WHAT THIS TASK INVOLVES: Retype everything in the forum thread on making network cables from "[–] [email protected] 11" down to "give you that.".

EXTRACTED TEXT:
Didn't know this was a thing. Tytyty

[–] [email protected] 11 points 1 year ago (2 children)

Crimper costs you about 2$, rj45 connectors cost 0.05$ and cable costs 0.1$/meter. Not that much.

[–] [email protected] 5 points 1 year ago* (last edited 1 year ago) (1 children)

Alright but I'm storing enough tools and large coils of various cable/wire at my home so I'm going to pass until I move into a bigger place. I don't even work in IT so I'd probably snip one segment and have the rest laying around forever. Still cheaper than buying finished cables at the store, though, I give you that.

[–] [email protected] 1 points 1 year ago

You can hire low voltage writing contractors to do it, they usually charge per run (up to a certain length), and they only leave you with what you will use. They're a bit more costly, since you're paying for their time, but it will save you the hassle of buying tools, learning how to use them, buying cable, running the line, doing the crimping (usually several times as you will probably mess up at least a few), and everything.

Saves a bunch of headaches... just an option I'll throw out there.

DATA EXTRACT:
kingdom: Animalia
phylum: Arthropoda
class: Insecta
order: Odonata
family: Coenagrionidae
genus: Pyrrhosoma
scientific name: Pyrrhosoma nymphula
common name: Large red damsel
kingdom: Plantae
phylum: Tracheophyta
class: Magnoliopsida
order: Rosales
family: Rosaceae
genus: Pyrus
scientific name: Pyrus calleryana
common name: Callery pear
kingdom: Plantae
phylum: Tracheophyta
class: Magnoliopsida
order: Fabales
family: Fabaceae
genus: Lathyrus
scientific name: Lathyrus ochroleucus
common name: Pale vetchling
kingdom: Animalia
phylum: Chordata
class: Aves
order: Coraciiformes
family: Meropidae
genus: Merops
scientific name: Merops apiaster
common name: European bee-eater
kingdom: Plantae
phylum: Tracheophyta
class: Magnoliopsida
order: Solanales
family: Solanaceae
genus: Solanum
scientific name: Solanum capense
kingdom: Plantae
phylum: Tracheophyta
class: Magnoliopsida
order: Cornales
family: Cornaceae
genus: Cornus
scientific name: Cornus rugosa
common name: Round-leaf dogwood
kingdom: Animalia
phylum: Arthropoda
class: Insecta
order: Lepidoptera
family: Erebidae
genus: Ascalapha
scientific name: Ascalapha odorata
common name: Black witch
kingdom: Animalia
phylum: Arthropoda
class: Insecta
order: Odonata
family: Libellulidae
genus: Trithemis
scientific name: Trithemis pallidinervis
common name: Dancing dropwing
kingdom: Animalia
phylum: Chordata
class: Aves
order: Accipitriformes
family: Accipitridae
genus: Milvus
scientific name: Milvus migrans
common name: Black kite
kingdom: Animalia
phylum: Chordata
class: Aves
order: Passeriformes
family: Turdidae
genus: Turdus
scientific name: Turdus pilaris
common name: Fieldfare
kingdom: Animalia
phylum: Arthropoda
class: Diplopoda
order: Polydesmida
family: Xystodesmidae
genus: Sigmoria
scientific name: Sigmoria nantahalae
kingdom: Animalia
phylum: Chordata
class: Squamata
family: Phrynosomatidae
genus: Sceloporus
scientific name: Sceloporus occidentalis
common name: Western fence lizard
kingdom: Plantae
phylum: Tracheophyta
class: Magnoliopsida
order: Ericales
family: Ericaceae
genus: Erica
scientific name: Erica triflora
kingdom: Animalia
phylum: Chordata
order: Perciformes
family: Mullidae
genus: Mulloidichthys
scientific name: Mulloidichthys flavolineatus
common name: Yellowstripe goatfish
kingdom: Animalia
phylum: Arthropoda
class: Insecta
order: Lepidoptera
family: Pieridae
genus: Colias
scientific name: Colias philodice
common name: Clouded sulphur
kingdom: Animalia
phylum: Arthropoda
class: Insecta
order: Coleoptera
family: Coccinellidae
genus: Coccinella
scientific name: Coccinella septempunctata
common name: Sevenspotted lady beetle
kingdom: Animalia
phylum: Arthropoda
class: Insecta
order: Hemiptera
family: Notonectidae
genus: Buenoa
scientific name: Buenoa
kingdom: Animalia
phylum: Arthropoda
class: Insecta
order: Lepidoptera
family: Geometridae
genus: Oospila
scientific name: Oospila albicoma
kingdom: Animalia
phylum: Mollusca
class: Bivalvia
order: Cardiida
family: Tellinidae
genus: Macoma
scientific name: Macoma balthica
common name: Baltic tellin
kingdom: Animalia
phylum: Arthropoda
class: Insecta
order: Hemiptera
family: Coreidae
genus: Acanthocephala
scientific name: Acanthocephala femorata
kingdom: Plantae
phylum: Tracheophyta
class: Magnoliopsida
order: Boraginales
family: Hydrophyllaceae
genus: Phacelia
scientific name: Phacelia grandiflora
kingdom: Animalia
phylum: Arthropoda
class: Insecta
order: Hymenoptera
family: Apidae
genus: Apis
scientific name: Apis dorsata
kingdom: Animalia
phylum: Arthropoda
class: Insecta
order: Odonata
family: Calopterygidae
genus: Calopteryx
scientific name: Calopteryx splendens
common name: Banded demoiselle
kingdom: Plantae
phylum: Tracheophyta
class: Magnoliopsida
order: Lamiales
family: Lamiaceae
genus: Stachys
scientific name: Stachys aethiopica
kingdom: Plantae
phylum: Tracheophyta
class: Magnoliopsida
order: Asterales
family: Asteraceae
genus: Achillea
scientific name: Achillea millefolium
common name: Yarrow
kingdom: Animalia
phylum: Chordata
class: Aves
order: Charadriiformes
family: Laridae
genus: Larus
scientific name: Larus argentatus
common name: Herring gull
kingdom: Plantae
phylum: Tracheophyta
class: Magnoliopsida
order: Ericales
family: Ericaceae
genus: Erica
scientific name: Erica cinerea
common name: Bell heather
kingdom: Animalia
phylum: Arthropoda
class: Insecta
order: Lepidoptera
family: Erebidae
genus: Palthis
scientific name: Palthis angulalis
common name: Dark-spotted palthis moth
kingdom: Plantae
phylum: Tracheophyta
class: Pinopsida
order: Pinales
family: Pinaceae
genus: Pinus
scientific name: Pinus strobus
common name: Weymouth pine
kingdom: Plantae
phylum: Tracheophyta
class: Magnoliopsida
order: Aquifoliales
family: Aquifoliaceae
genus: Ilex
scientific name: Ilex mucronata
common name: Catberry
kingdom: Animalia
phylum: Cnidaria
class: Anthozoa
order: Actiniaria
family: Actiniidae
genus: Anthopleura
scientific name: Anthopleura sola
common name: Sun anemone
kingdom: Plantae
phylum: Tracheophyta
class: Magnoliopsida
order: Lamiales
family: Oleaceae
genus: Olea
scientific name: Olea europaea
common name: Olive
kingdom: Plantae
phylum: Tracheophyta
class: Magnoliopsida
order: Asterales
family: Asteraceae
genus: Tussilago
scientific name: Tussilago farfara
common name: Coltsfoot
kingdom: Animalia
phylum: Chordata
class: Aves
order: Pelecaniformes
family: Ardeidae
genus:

RESULT FOR THIS TASK:
[–] [email protected] 11 points 1 year ago (2 children)

Crimper costs you about 2$, rj45 connectors cost 0.05$ and cable costs 0.1$/meter. Not that much.

[–] [email protected] 5 points 1 year ago* (last edited 1 year ago) (1 children)

Alright but I'm storing enough tools and large coils of various cable/wire at my home so I'm going to pass until I move into a bigger place. I don't even work in IT so I'd probably snip one segment and have the rest laying around forever. Still cheaper than buying finished cables at the store, though, I give you that.